Please write out the listing below word for word, keeping every line and number as it appears.
— START —
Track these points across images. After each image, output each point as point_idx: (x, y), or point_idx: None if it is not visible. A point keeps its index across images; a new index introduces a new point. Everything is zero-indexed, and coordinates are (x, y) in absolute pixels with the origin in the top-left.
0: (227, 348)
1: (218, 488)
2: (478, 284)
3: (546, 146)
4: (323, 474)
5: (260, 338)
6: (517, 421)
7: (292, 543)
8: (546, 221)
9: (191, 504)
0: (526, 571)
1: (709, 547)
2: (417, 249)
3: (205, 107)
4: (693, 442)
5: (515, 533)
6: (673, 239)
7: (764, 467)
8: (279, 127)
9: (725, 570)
— END —
### TASK OUTPUT
Track these points across images. After each image, output each point as point_idx: (x, y), or point_idx: None if it is not visible. A point keeps its index across images; a new index introduces a new point. Everything is zero-indexed, and coordinates are (x, y) in absolute pixels with the origin in the top-left.
0: (227, 348)
1: (218, 488)
2: (478, 284)
3: (546, 146)
4: (323, 474)
5: (260, 338)
6: (517, 421)
7: (292, 543)
8: (546, 221)
9: (191, 504)
0: (526, 571)
1: (709, 547)
2: (417, 249)
3: (205, 107)
4: (693, 442)
5: (515, 533)
6: (673, 239)
7: (764, 467)
8: (279, 127)
9: (725, 570)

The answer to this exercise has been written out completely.